Friday, August 24, 2007

Billy Wilder

First entry for "Teeth on Film", maybe a stupid title for a blog. But who cares.

My writings on film now include four pieces:
1. The documentary films of Werner Herzog
2. Woman is the Future of Man, by Hong Sangsoo
3. The films of Luis Bunuel (a man whose films I had never seen until approx one week before the assignment was due)
4. Ace in the Hole, by Billy Wilder.

I freely admit my ignorance when it comes to film. I've read too many books in the past to have time for films. Plus it makes me feel a bit lazy, watching movies. I always feel as if I should be engaging more with the screen, helping it along, but it does everything for you. The film will play itself out regardless of whether you're watching or not. But it's fun. Watching the way the plots move, the way the director's transition from one shot to the next. Films are getting more and more interesting too, it seems. I'd rather watch a new film than an old film, that is. As long as the new one is decent. I can't say as much for books, novels. The technology - and the same goes for music - is just so much more enticing nowadays. Anyway.

Recently watched:

Sunset Boulevard
The Apartment
The Seven Year Itch
Ace in the Hole

And then read some of Cameron Crowe's book of interviews with Wilder himself. Crowe offered the mentor role in Jerry McGuire to Wilder, who vociferously turned him down. Sad. Would have been fun to see him act.

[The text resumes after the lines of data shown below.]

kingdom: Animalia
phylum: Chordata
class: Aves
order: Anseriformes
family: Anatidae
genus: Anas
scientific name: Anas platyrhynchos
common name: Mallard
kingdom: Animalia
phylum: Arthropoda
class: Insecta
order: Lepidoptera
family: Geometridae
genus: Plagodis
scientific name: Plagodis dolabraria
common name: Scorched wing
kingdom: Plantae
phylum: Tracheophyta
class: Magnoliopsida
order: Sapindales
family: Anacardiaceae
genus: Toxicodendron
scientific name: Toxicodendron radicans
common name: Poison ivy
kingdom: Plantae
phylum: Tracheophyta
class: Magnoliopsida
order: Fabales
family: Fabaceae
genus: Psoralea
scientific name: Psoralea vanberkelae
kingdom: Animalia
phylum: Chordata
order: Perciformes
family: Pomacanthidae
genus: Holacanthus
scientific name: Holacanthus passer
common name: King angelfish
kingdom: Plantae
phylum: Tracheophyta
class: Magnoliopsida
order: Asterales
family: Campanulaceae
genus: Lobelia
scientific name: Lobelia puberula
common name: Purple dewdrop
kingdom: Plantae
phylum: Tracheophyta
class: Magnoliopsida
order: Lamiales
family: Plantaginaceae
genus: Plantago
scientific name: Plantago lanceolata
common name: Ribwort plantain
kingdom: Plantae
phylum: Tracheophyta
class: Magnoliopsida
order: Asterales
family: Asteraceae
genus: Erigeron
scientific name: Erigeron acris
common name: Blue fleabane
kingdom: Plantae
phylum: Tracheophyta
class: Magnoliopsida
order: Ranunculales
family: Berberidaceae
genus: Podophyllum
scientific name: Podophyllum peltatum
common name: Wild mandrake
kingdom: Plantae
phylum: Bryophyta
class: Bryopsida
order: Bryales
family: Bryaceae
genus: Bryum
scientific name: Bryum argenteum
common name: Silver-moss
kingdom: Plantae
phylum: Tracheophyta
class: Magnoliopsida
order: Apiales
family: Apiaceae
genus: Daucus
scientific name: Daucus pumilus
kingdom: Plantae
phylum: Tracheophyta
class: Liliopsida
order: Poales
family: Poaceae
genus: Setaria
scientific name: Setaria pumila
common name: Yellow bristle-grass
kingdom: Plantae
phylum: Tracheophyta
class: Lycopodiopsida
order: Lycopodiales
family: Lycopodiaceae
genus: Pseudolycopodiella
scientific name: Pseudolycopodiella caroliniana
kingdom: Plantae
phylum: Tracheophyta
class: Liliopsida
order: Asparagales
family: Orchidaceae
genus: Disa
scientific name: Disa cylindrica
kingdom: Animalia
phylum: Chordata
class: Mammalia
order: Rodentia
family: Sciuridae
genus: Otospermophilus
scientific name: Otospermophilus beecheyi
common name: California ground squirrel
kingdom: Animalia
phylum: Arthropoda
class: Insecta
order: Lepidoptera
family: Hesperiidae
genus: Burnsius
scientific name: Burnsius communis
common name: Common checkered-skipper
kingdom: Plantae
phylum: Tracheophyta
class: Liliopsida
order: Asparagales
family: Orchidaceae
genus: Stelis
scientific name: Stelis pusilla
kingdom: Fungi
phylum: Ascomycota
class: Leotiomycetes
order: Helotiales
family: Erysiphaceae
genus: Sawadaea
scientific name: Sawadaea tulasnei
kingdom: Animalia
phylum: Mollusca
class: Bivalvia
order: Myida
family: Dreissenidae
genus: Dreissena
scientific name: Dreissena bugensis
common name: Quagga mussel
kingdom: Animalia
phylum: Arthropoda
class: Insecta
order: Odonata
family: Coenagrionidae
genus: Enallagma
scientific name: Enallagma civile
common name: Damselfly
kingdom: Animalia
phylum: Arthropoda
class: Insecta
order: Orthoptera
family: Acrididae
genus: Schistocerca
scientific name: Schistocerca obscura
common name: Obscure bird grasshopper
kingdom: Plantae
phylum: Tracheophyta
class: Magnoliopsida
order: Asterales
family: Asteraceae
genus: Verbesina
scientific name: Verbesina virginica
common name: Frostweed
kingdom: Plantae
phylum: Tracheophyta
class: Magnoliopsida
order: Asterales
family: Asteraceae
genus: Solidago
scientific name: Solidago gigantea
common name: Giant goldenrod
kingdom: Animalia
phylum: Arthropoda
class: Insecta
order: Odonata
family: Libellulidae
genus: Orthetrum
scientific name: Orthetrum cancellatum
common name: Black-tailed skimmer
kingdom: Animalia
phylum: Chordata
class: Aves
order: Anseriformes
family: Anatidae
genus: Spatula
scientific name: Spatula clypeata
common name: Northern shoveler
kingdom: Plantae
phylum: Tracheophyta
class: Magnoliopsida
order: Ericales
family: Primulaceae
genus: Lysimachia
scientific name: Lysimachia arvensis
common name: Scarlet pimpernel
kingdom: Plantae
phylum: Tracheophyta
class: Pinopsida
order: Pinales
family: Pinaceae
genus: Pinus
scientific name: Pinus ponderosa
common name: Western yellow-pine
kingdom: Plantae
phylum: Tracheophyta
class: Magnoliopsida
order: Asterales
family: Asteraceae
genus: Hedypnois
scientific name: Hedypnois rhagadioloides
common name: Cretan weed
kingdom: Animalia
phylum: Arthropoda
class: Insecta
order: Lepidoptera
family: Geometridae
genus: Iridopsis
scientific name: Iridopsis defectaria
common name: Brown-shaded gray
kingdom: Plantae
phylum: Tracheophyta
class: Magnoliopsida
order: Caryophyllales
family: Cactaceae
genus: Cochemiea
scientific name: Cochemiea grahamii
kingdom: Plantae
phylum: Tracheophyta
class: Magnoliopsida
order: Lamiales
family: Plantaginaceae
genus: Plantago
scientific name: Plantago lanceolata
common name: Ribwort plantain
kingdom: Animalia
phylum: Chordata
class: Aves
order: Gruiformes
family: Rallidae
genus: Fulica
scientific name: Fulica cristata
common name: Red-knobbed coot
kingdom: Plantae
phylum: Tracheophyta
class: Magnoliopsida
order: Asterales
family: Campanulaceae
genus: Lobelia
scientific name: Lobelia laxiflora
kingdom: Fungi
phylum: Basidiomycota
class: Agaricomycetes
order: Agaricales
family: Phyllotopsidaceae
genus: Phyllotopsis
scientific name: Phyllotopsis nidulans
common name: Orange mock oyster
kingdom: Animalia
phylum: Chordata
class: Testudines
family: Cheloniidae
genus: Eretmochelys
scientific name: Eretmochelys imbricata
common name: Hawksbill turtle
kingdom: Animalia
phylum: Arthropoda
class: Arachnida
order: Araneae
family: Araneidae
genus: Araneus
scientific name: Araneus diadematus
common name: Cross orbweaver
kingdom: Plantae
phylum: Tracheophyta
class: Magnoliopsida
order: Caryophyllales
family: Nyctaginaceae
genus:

I've been having trouble writing about Bunuel. I'm taking the piece too seriously. Whereas my 500 word reviews are almost sassy, the Bunuel thing comes off as if I really want you to know how much I just learned about Surrealist film and Bunuel's influence on such contemporary Surrealist filmmakers as Michel Gondry and Matthew Barney. Pompous you could say. But when the piece comes out it comes out, and changing the entire scope is nearly impossible without writing the whole thing again from a completely different angle.

I'm going to start reading more Pauline Kael, who "reigned" over the NYC film reviewing circuit for like two decades. She said of "Maidstone," one of Mailer's strange movies in 1968, that it's "the worst movie I've ever stayed to see all the way through." Ouch. I wonder what she was like in person, what she looked like, why she chose film reviewing instead of, say, short story writing or the personal essay form. What makes a person a film reviewer for life? A fondness for dark theatres?

Anyway. So ends the first film entry. Hope to watch "Hiroshima, Mon Amour" and "Ratatouille" pretty soon.